__Things to do__
1. In the article about the reader gathering, rewrite the paragraph beginning "Through Ed's efforts the idea became a reality" as a bulleted list that keeps its main facts.
2. From the article about the reader gathering, reproduce the passage from "It wasn't very" up to and including "spring get-together there.".

__Exercise text__
────────
The CONTACT section of MOTHER EARTH NEWS inspired one man to arrange a giant weekend get-together.
One hundred readers of MOTHER EARTH NEWS gathered for a weekend 'Gathering of the Tribes."
PHOTO: MOTHER EARTH NEWS STAFF
Ed Sabin reads MOTHER and Ed Sabin likes to see good people get together. So for some time now, whenever he'd notice a CONTACT listing from someone in his area (Ed's from Norwood, Missouri), he'd drop them a get-acquainted line and tell them about any MOTHER-type people he knew of close by.
It wasn't very long before Ed was corresponding with quite a few like-minded souls in the southern Missouri-northern Arkansas region and he began to ask himself: why not work out a way for all us folks to meet each other in person?
And that's just what Ed finally did. He arranged for the use of Lew Pearson's 40-acre farm, 10 miles south of Norwood, and began inviting all his CONTACT friends to a spring get-together there.
Through Ed's efforts the idea became a reality on April 1, 1972 when five or six communes and many couples, families and singles — a total of about 100 people — made the trip to Lew's farm for a two-day "gathering of the tribes". Bill Byrne, one of the participants, documented the assembly for MOTHER.
────────
__Material supplied__
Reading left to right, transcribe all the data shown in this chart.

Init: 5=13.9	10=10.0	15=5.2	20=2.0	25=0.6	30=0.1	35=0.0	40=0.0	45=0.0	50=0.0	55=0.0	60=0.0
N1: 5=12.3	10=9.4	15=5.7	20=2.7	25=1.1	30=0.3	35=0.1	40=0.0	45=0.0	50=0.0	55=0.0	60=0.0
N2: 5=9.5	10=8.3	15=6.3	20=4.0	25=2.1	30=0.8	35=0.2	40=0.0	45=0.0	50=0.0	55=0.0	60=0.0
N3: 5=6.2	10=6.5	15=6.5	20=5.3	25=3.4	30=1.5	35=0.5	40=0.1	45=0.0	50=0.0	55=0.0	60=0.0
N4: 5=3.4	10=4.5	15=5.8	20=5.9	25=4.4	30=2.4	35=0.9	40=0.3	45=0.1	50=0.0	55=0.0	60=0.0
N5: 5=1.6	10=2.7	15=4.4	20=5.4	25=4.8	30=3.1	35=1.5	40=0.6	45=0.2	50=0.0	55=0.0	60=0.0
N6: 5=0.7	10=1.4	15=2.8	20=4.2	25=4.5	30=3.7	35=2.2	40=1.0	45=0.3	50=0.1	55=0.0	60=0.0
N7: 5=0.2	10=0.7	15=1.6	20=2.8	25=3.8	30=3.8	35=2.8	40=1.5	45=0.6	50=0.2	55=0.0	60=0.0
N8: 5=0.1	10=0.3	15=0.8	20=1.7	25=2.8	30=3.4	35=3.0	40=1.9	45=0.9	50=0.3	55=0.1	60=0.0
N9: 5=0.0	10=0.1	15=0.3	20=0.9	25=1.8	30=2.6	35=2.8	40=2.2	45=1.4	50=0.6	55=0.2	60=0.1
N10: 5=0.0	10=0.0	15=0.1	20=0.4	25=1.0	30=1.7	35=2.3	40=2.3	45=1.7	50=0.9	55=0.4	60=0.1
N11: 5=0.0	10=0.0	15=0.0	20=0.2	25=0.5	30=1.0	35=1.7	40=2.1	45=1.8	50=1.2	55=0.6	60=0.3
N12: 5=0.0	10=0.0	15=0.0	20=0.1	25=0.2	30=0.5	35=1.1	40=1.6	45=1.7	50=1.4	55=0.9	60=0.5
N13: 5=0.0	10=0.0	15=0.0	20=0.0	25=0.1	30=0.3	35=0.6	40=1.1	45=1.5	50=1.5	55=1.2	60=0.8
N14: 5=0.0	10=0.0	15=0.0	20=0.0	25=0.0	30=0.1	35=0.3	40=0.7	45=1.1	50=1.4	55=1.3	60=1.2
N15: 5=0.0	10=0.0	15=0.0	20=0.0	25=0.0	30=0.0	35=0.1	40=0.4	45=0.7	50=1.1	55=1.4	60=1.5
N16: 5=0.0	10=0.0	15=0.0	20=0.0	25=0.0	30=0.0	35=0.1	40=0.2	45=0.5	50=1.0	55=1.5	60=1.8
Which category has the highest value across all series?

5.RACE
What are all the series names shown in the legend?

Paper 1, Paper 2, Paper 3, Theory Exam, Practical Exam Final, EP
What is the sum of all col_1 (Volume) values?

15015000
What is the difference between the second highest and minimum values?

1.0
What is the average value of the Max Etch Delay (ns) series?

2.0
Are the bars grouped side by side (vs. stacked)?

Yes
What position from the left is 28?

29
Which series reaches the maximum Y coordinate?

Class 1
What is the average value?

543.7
────────
__Answers to each task__
1.
- Ed's efforts turned the idea into a reality on April 1, 1972.
- Five or six communes and many couples, families and singles, about 100 people in all, traveled to Lew's farm.
- The event was a two-day "gathering of the tribes."
- Participant Bill Byrne documented the assembly for MOTHER.

2.
It wasn't very long before Ed was corresponding with quite a few like-minded souls in the southern Missouri-northern Arkansas region and he began to ask himself: why not work out a way for all us folks to meet each other in person?
And that's just what Ed finally did. He arranged for the use of Lew Pearson's 40-acre farm, 10 miles south of Norwood, and began inviting all his CONTACT friends to a spring get-together there.